Today the New Civil Liberties Alliance, a nonpartisan, nonprofit civil rights group, fired back with a reply brief in Barry D. Romeril v. SEC, countering the agency’s faulty arguments in support of the Gag Rule. Mr. Romeril’s appeal seeks reversal of the district court’s decision to reject his motion for relief from judgment so that he may tell his side of the story publicly. Gag orders interfere with the general public’s right to receive full information about cases, and they prevent Mr. Romeril from exercising his right to free speech and petition.

 

NCLA’s brief filed in the U.S. Court of Appeals for the Second Circuit details several different ways in which SEC gag orders like this one violate the First Amendment. It also points to the binding circuit precedent in Crosby v. Bradstreet Co., which held that a party subject to an unconstitutional, judicially imposed “prior restraint” on future speech may vacate the gag, even decades later. NCLA argues that the district court erred in its opinion that 14 years is too long to wait to challenge an unconstitutional order. Circuit precedent dictates that motions under Rule 60(b)(4) of the Federal Rules of Civil Procedure may be made “at any time” if the underlying order is void, as it is here.

 

Ten amici curiae have joined in support thus far.

 

NCLA released the following statements:

 

 “When SEC brings charges against Americans, it issues an inflammatory press release that too often immediately destroys lives, livelihoods, personal relationships, businesses and reputations.  When defendants settle with this powerful agency—as 98% do—SEC demands they never speak publicly about the unproven claims against them.  It is far past time for this unconstitutional and unlawful practice to stop.  The gag shields the agency from criticism and entrenches a dangerous culture of overcharging Americans who are unable to defend themselves or bring agency abuses to the attention of the public and lawmakers.” 

 

Peggy Little, Senior Litigation Counsel, NCLA

 

“SEC is unwilling to accept what is painfully obvious, it cannot restrain truthful speech in perpetuity.

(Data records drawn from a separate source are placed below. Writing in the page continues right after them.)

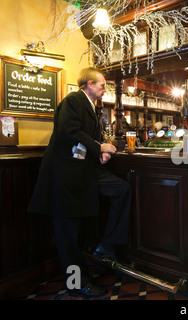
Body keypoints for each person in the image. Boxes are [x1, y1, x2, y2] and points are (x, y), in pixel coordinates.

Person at [27, 67, 132, 298]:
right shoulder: (74, 100)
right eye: (102, 84)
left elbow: (86, 138)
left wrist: (99, 151)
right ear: (88, 84)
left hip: (82, 172)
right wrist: (99, 147)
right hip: (63, 176)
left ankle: (107, 245)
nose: (105, 89)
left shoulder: (92, 107)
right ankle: (76, 284)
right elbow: (69, 131)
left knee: (121, 189)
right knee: (68, 235)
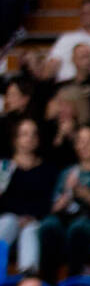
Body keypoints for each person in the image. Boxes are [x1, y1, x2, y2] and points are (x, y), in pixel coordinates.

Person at [36, 125, 90, 277]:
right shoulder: (67, 172)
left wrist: (80, 191)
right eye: (80, 141)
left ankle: (73, 277)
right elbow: (54, 207)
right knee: (48, 225)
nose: (84, 146)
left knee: (78, 228)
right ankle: (47, 279)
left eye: (89, 141)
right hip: (67, 219)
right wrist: (65, 198)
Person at [0, 118, 55, 275]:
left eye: (33, 134)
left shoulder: (47, 169)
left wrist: (29, 217)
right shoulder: (4, 168)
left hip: (34, 220)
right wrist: (19, 217)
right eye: (24, 134)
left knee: (30, 231)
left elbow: (47, 201)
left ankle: (27, 277)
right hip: (7, 218)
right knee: (9, 221)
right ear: (15, 139)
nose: (30, 138)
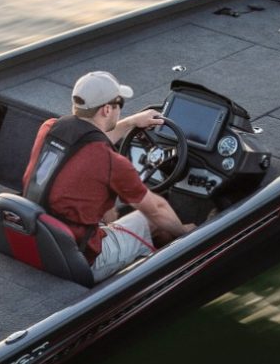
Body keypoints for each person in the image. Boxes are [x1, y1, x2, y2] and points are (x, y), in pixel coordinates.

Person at [21, 70, 192, 282]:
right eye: (120, 103)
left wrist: (131, 122)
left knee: (112, 211)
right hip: (84, 259)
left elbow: (88, 138)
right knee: (153, 221)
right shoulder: (110, 162)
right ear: (107, 109)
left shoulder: (49, 128)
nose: (120, 109)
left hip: (40, 239)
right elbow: (157, 209)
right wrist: (186, 232)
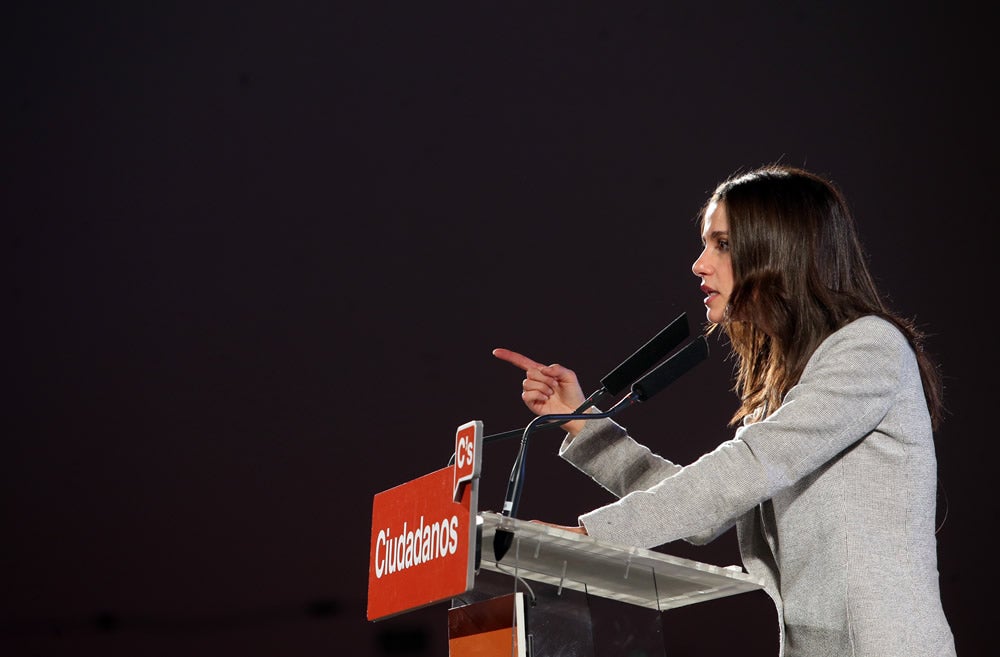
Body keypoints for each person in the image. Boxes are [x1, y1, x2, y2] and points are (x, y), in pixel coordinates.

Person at [492, 164, 956, 657]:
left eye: (723, 244)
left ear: (779, 251)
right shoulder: (791, 390)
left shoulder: (870, 348)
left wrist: (591, 533)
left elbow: (745, 467)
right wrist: (585, 427)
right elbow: (704, 507)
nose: (699, 264)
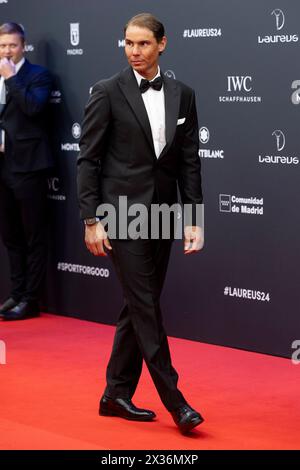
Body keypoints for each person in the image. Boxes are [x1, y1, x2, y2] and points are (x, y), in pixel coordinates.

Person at [77, 13, 204, 433]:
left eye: (143, 44)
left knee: (138, 304)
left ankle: (115, 393)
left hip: (163, 214)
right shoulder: (108, 92)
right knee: (147, 306)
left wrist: (193, 217)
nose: (134, 51)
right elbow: (88, 159)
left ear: (162, 45)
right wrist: (92, 217)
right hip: (121, 214)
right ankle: (177, 402)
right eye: (128, 43)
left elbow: (189, 161)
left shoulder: (183, 95)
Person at [0, 23, 53, 321]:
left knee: (33, 235)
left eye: (12, 46)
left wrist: (11, 79)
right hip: (3, 167)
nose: (7, 51)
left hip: (29, 166)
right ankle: (16, 293)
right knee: (10, 235)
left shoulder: (38, 76)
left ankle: (31, 300)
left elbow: (33, 109)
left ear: (24, 47)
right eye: (2, 46)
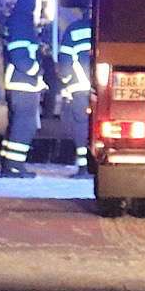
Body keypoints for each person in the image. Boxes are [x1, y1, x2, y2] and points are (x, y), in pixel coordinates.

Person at [0, 0, 47, 177]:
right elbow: (20, 57)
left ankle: (9, 164)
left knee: (17, 124)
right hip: (23, 82)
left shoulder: (18, 19)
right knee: (24, 125)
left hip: (19, 82)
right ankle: (14, 166)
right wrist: (36, 70)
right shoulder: (22, 21)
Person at [56, 15, 95, 178]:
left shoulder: (74, 29)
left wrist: (65, 80)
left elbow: (65, 61)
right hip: (104, 89)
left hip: (79, 87)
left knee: (81, 126)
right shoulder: (108, 25)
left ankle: (83, 167)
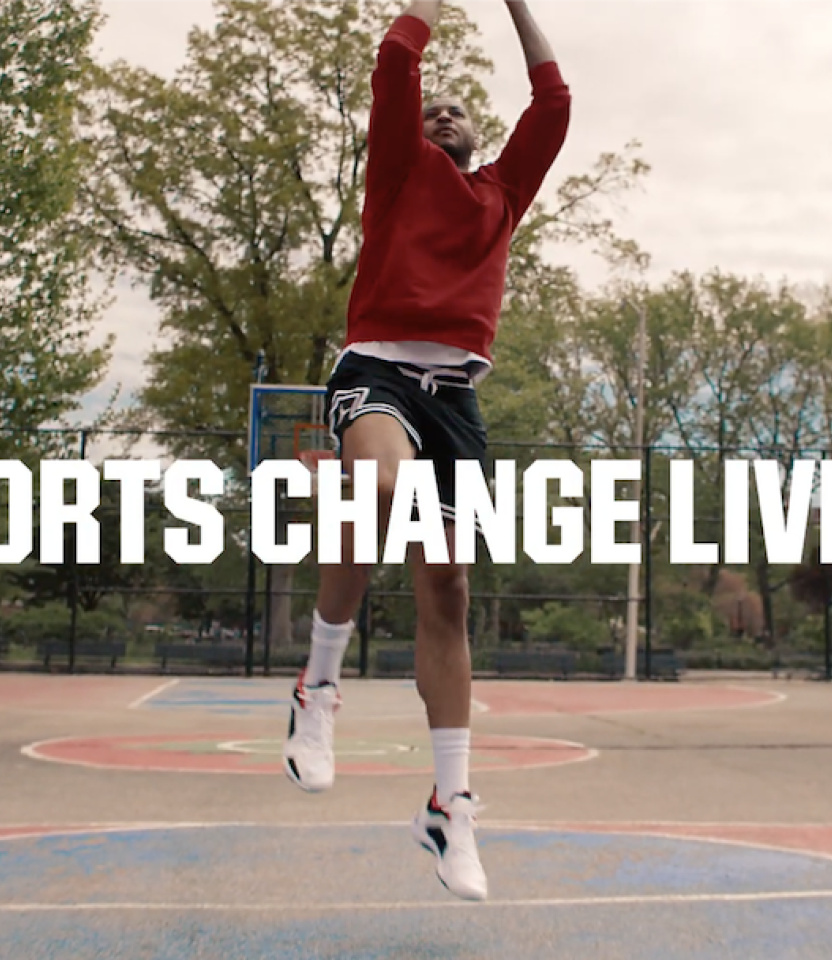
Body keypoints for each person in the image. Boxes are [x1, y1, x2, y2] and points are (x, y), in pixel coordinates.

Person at [282, 0, 570, 902]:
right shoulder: (401, 171)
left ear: (479, 138)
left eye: (458, 111)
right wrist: (430, 8)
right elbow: (396, 63)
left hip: (458, 404)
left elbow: (554, 103)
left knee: (447, 585)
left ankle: (451, 805)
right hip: (379, 369)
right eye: (433, 108)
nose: (442, 113)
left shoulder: (501, 194)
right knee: (377, 488)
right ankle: (317, 690)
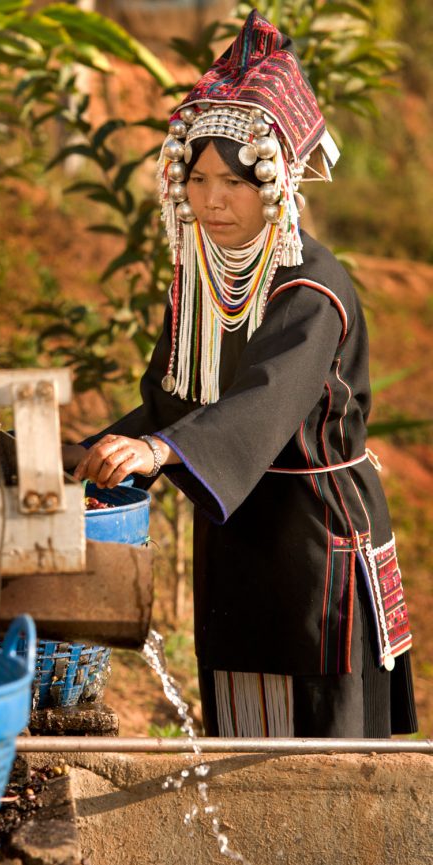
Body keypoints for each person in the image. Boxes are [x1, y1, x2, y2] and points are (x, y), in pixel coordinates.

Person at [63, 10, 417, 739]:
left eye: (235, 180)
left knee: (323, 762)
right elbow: (175, 403)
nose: (213, 199)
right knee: (239, 736)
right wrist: (80, 455)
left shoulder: (310, 288)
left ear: (279, 186)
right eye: (197, 178)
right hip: (236, 536)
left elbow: (263, 401)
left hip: (317, 544)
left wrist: (164, 451)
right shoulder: (201, 282)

SEC presents its demand for silence or devastating litigation as a choice. But, weighed down by the inequities in bargaining power between the SEC and its enforcement targets, such a choice is a false one. It is time for the Court to correct this unconstitutional practice.”

 

Kara Rollins, Litigation Counsel, NCLA

 

 

ABOUT NCLA

 

NCLA is a nonpartisan, nonprofit civil rights group founded by prominent legal scholar Philip Hamburger to protect constitutional freedoms from violations by the Administrative State. NCLA’s public-interest litigation and other pro bono advocacy strive to tame the unlawful power of state and federal agencies and to foster a new civil liberties movement that will help restore Americans’ fundamental rights.